Mission statement

The department of FUNDAMENTAL THEOLOGY (Theologische Grundlagenforschung) endeavours to constitute itself as a theology critical of religion, culture and cognition and open to the questions, aporias and human hardships of our time.

 

Given our situatedness in a multicultural, multi-religious and ideologically diverse world one particular task consists in our contribution to a PLURALIST NARRATIVE for Europe as the kairos of contemporary Christianity. Theology finds itself confronted with the challenge of perceiving the living in its vulnerability, its withdrawal, its questionability and its SACREDNESS. Through this, it is the human that shall be perceived and appreciated with all its disfigurations and wounds – of positivist, practical, technical, corporately social nature – to the extent that it is a guest at the (divine) celebration of life as the meaning of history.


The guiding theme of the subject is thus under the sign of:


CHRISTIANITY AS THE PROJECT FOR A NEW HUMANISM

THE REVELATION OF THE MEANING OF HISTORY IN THE HOSPITABLE TEXTURES OF THE "SACRED"


The attempt at critical THEOLOGICAL and RELIGIOUS-PHILOSOPHICAL reflections upon leading narratives about the human in the context of the threats of today's history (atomic armament, the ecological crisis, social exclusion, the disappearance of linguistic diversity, the virtualisation of the living environment, the substitution of mortal life with immortal machines etc.) leads to the search for traces of the sacred in its biblical textures and the philosophical, aesthetic and religious continuations inspired by them. Behind it lies the thesis to be unfolded according to which man and life respectively are being (re)created in the textures of the sacred, and not least of all in their “hospitality” that, eluding all theoretical, practical and aesthetic application, puts man in front of the open, sacred secret of reality.


For a Christian memory of history the DIALOGUE WITH JUDAISM, which constitutes another pillar of our institute, is indispensable. The relations to Israel are crucial for Christianity, because Israel has unique soteriological significance as first and permanently chosen covenant people. Israel keeps the secret of the Messiah open and thus the messianic impulse whereby a life different to the current one is possible. The position with regards to Judaism brings along effective political consequences that remain highly topical for the European societies after the Shoah.

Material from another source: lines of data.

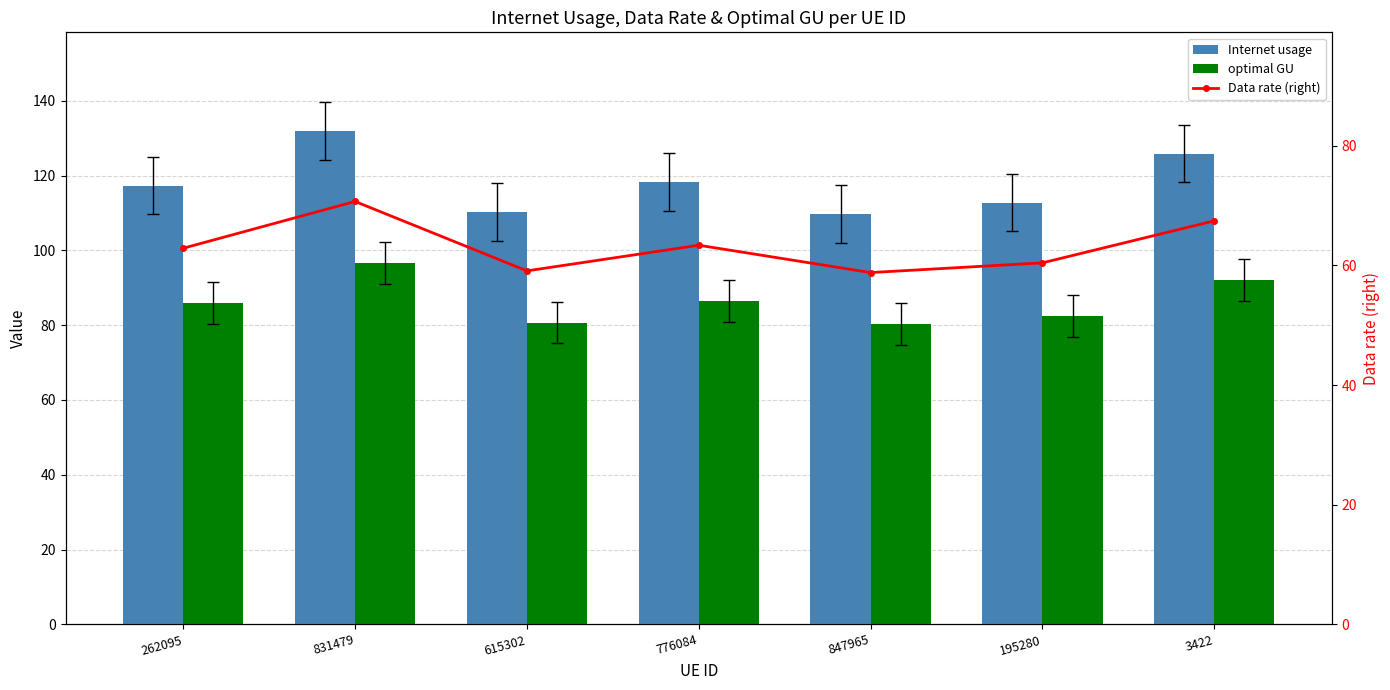

Reading left to right, list all the values displayed in this chart.

Internet usage: 117.4	131.9	110.3	118.3	109.8	112.8	125.9
optimal GU: 85.9	96.6	80.7	86.6	80.3	82.6	92.1
Data rate (right): 62.9	70.7	59.1	63.4	58.8	60.4	67.4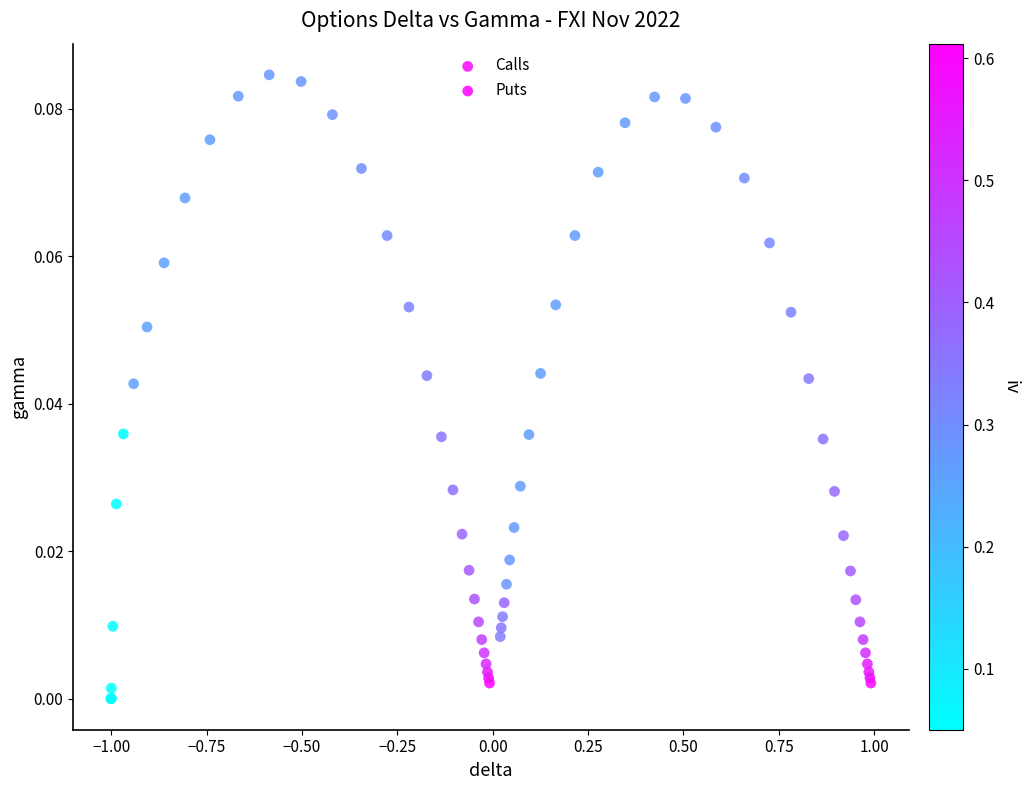

Which series has the widest spread of Y values?

Puts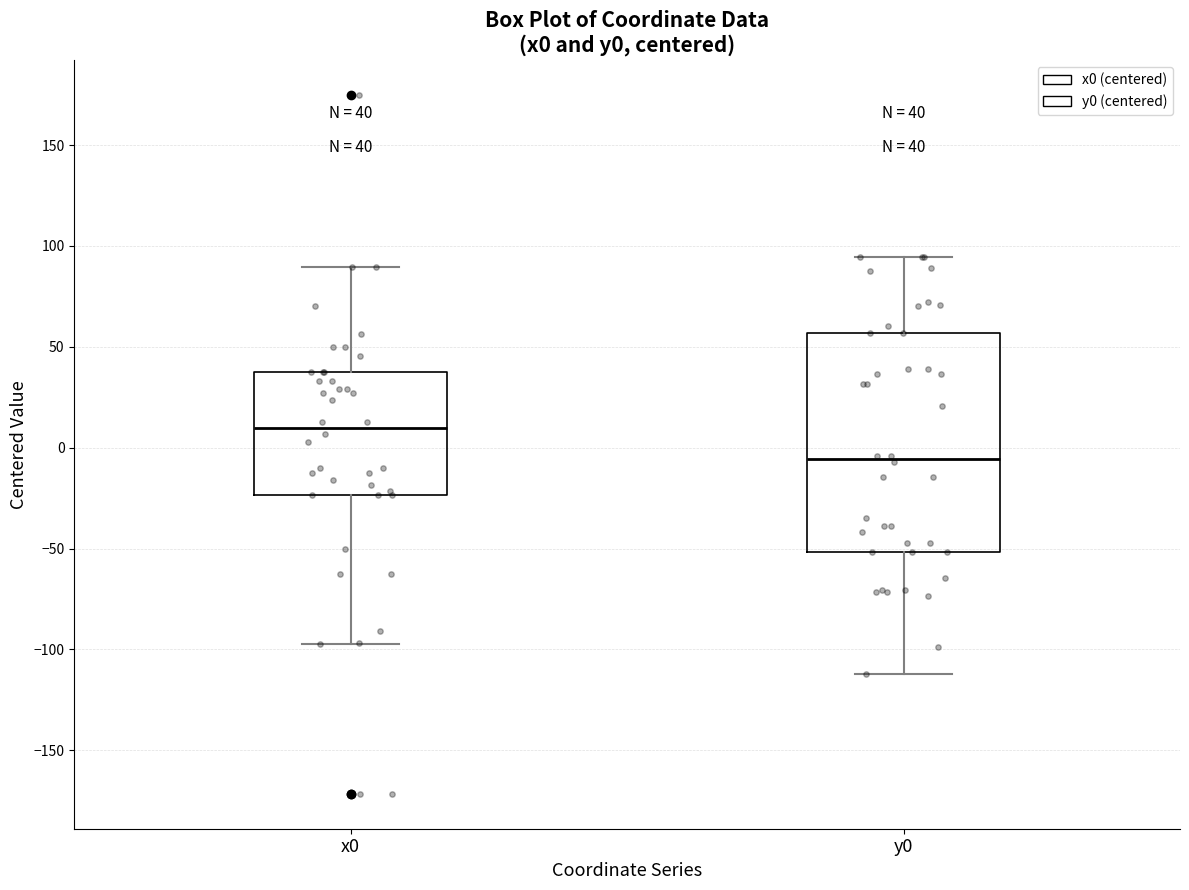

Which box's median line is the lowest?

y0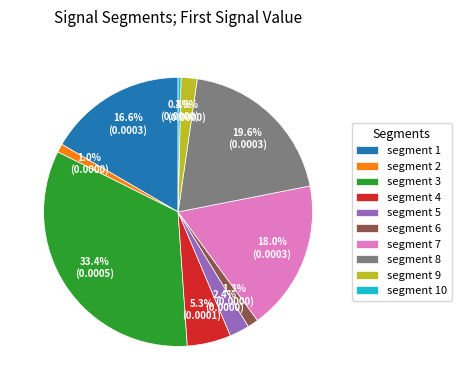

Does segment 2 represent more than half of the total?

No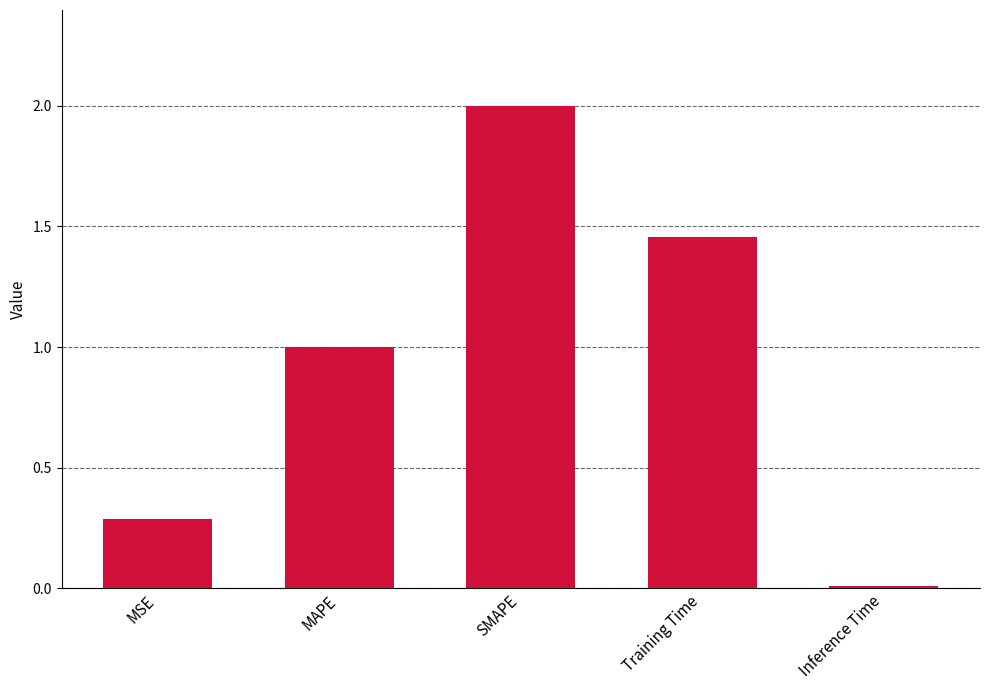

True or false: the data shows 1.4 at MAPE.

False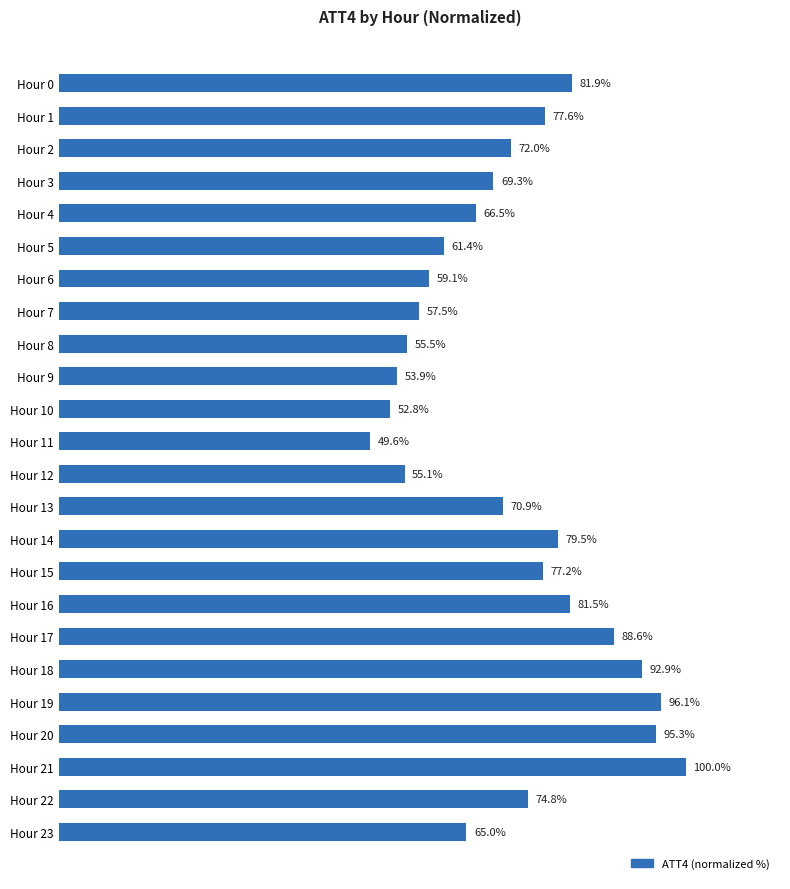

Which category has the highest value across all series?

Hour 21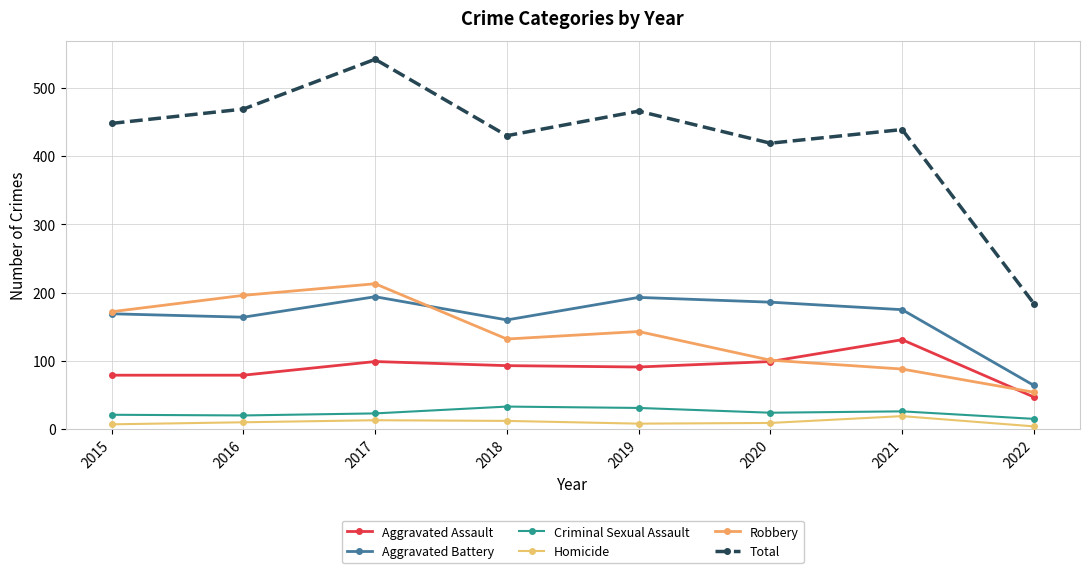

How many values in the Total series are below 448?

4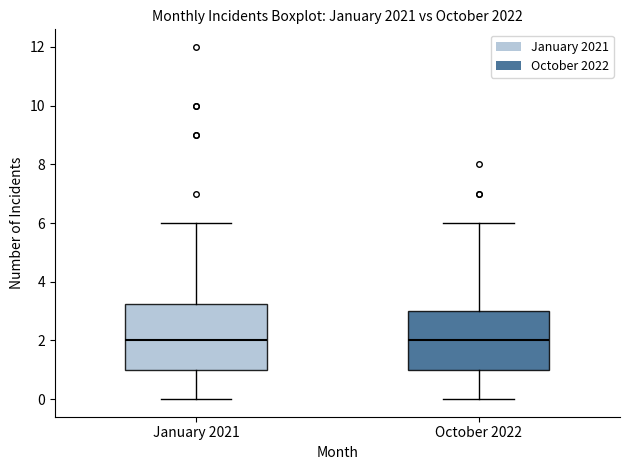

Where does the lower whisker of the box for January 2021 end on the y-axis? The values are not printed on the chart, so give them approximately, as read against the axis.

0.0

It is part of the culture of the Viennese department to try to provide a space for hospitable encounters: In order to do so it offers reading circles in addition to the institutionalised teaching programme. There is also a special focus on the supervision of diploma and doctor theses, whereby the intense content-related exchange on a human level between lecturers and students speaking different languages and belonging to multiple cultures and disciplines contributes decisively to the development and the character of the institute.